Peter M. Tiersma and Lawrence M. Solan’s study of legal consent (and indeed there can be other types of consent) shows how strikingly similar some of the issues are to sexual consent cases. For those who are relatively powerless, there’s a vested interest in staying polite, staying safe, and complying with directions, and so people in these fraught situations tend to be even more linguistically indirect and sound more uncertain. In both kinds of consent there’s a linguistic inequality and selective interpretation between those with the most power and those with the least.
For instance, courts tend to hold suspects to a much higher linguistic standard than the police. Tellingly, while judges will accept a pragmatic reading of indirect police statements such as “Does the trunk open?” as an obvious request for consent, they often will take a suspect’s indirect statements purely literally, such as “Maybe I need a lawyer” or “I think I might need a lawyer,” or “Didn’t you say I have the right to an attorney?” If they really wanted a lawyer, they should have said so, by directly and literally invoking their right to one, according to the courts.

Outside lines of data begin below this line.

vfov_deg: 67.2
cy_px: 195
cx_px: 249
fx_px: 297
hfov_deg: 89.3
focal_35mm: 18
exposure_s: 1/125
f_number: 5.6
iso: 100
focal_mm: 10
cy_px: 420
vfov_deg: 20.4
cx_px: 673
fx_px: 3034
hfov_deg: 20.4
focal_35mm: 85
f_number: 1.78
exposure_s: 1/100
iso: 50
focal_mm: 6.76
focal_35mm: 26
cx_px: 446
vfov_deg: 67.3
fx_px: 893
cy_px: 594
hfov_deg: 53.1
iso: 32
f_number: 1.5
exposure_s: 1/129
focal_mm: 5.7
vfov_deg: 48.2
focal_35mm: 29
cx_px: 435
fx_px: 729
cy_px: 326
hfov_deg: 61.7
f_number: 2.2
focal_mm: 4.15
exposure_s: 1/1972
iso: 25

Even if those in positions of power use more polite indirect speech, such as “Do you mind if I check your person?” this will clearly be taken by someone with less power as a command with the threat of the law behind it and almost forces an assumption of tacit consent. Suspects, very often, seem to tacitly consent to searches by going along with police direction, even if they know they have something to hide, and even if they have repeatedly refused consent at any stage. Talk about mixed verbal and non-verbal cues. (Interestingly, by the age of three, children also show a bias towards saying yes to questions, even inappropriately, possibly because of the learned social pressure to comply).

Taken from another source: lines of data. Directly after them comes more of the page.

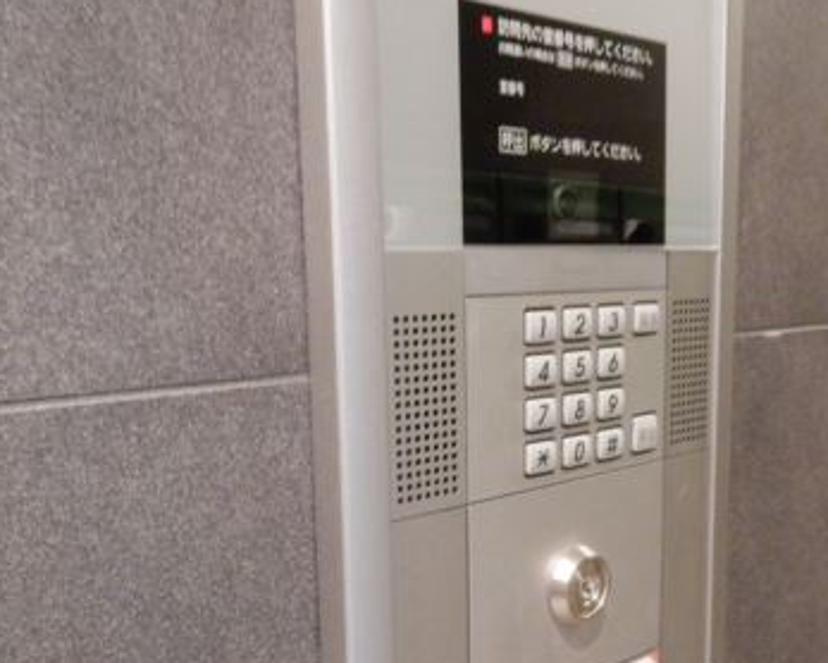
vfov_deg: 33.2
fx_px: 1103
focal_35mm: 45
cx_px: 599
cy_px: 446
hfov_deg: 40.2
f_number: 3.7
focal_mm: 4.5
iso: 200
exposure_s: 1/2.5
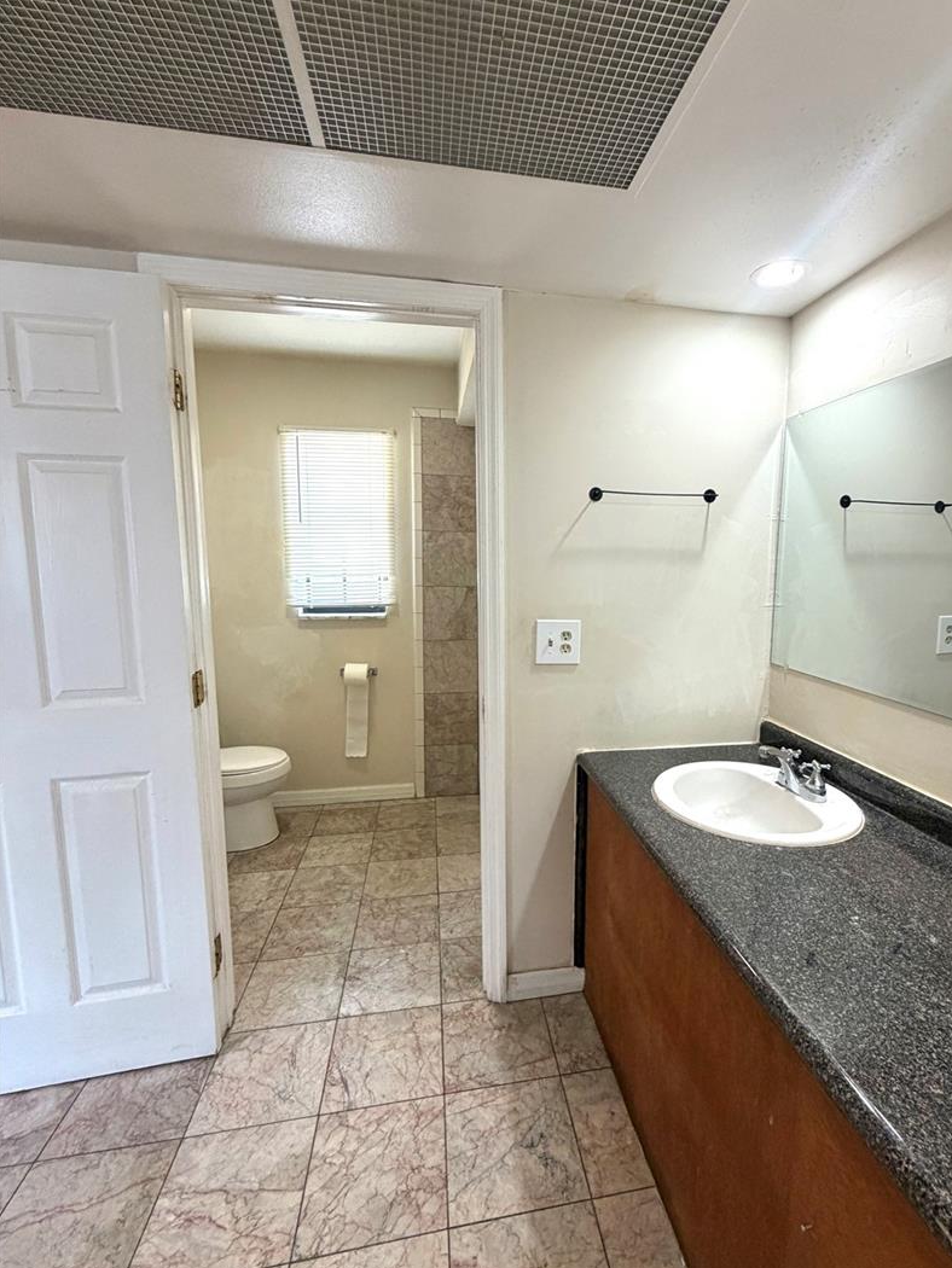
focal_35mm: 16
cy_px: 628
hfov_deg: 77.7
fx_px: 586
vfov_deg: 94.5
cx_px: 540
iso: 320
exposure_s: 1/120
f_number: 2.2
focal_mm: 2.22
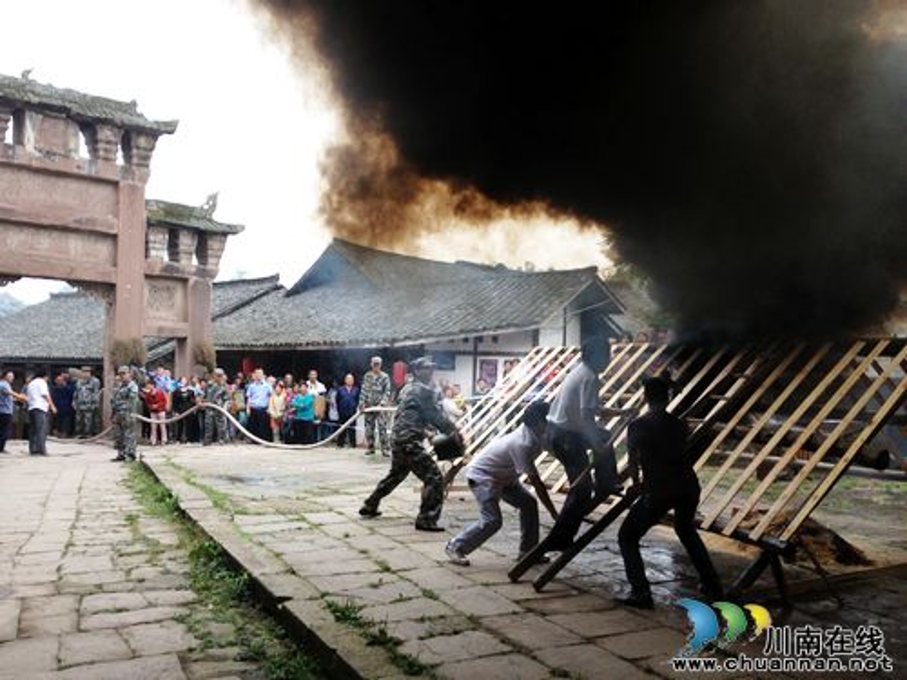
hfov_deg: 52.6
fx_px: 917
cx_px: 454
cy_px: 340
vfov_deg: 40.7
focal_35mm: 35
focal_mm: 4.28
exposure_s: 1/120
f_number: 2.4
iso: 80
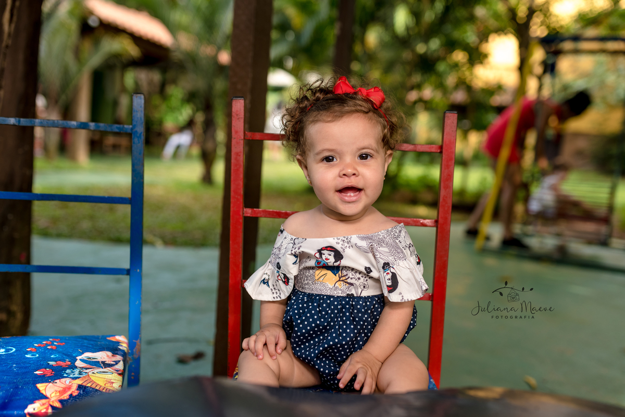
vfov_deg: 37.9
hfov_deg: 54.4
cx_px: 312
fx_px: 608
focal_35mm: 35
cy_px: 208
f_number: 2.5
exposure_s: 1/640
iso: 250
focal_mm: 35
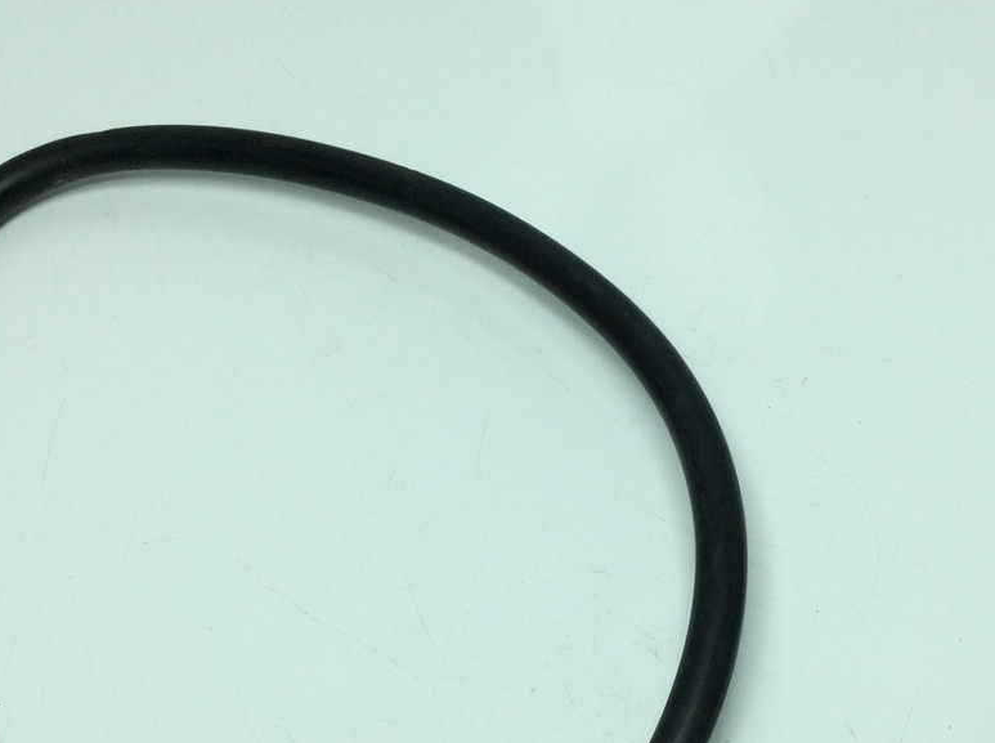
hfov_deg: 36.2
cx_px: 563
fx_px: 1521
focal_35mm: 53
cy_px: 550
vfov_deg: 27.1
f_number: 2.4
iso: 32
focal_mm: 3.3
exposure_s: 1/596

Doesn’t all this indirect speech get confusing? Yes, it’s true that these signals are not always clear, and not everyone can be expected to get them perfectly. Both participants in the conversation have to draw on pragmatic information as well as the relationship and any power dynamics between the parties to understand the performative aspect of what’s being conveyed. So in high-stakes situations that are particularly sensitive to misinterpretation, rather than placing the responsibility on more direct, literal communication coming from just one person, the onus is on both parties to take particular care when it comes to figuring out those murky linguistic cues of consent.